Big Data, Crystal Balls and Looking Glasses: Reviewing 2016, predicting 2017

Big Data, Crystal Balls and Looking Glasses: Reviewing 2016, predicting 2017
大数据，水晶球和镜子：回顾2016，预测2017

End-of-year reviews are boring -- and everyone does them. Predictions are boring -- and they are hard. Of course, this is different -- because big data.
年底回顾很无聊—可每个人都要做回顾。预测未来很无聊--并且它们很难预测。当然，这是不同的--因为大数据。

How do big data people go about making end-of-year reviews and predictions? Using data is the obvious answer, but there's a few issues with that approach: there is no synthesis in data alone -- you have to find the story behind data, pick an angle and seek meaning. In addition, that approach does not account for subtle hints, industry knowledge, and big ideas.
搞大数据的人们是如何来年底回顾和来年预测的呢？使用数据是显而易见的答案，但是这个方法有一些问题：数据里面没有综合的结论--你需要找到数据背后的故事，选取一个角度并且寻找它的意义。另外，那个方法不包含精确的提示信息，行业知识和大方向。

To paraphrase Carl Sagan, "we wish to find the truth, no matter where it lies. But to find the truth we need imagination and data both. We will not be afraid to speculate, but we will be careful to distinguish speculation from fact." In this spirit, let's keep things equally opinionated and objective in 2017.
卡尔萨根的意思是，“我们希望找到真相，无论它在哪里。但是为了找到真相，我们需要想象力和数据。我们不害怕推测，但是我们会很仔细从事实中获取推测结果。” 在这种精神下，让我们在2017同等主观又客观地看事情吧。

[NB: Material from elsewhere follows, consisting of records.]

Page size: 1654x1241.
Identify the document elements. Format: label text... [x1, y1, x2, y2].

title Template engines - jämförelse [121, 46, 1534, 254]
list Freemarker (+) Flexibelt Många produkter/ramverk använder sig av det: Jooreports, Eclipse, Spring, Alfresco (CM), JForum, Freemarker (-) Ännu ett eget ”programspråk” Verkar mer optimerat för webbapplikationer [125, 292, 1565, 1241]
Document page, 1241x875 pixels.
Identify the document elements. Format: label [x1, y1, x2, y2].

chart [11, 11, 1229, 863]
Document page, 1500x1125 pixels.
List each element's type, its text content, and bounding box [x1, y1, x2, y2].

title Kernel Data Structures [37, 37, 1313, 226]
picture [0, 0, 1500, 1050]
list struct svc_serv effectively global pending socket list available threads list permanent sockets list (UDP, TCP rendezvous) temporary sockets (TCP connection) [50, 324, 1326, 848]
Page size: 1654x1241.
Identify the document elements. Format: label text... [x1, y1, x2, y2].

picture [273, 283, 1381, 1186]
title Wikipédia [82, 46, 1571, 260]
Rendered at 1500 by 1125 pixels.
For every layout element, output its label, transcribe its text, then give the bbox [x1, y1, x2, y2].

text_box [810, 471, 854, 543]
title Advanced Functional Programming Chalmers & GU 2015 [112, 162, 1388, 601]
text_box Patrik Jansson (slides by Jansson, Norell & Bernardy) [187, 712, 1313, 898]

It's the end of Hadoop as we know it, and I feel fine
正如我们所知道的那样，Hadoop要到头了，我觉得还好。

Hadoop turned 10 in 2016. It's come a long way from a pet project named after a toy elephant to the (metaphorical) stampeding beast now in most every CXO's name-dropping list. The latest Big Data maturity survey showed that 73 percent of respondents are now in production with Hadoop (vs. 65 percent last year). And yet we're here to tell you Hadoop as we know it is dead. And that's not even news.
Hadoop在2016年表现的十全十美。它从一个以玩具大象命名的实验项目成长到现在几乎出现在每个首席官的炫耀名单里的狂奔的怪兽花了很长的时间。最新的大数据成熟度调查显示百分之七十三的受访者现在产品中都在使用Hadoop（相对去年是百分之六十五）。然后据我们所知Hadoop已死，而这几乎不是新闻。

Hadoop has been constantly evolving, expanding, and re-inventing itself throughout its lifetime. A massive ecosystem has been developing around the initial bare-bones offering, and today Hadoop is more of a platform than "just" a storage and compute framework. The introduction of YARN was a game changer, enabling Hadoop to become a Big Data OS and to break away from its batch-oriented MapReduce origins.
Hadoop在它的生命过程中一直在持续的演进，扩张，和重新发明自己。围绕着最初的基础功能，Hadoop发展出了一个庞大的生态系统，并且今天它更像一个平台，而不仅仅是一个储存和计算的框架。YARN的引入颠覆了Hadoop，使得Hadoop成为了一个大数据操作系统，脱离了原来的面向批量操作的MapReduce。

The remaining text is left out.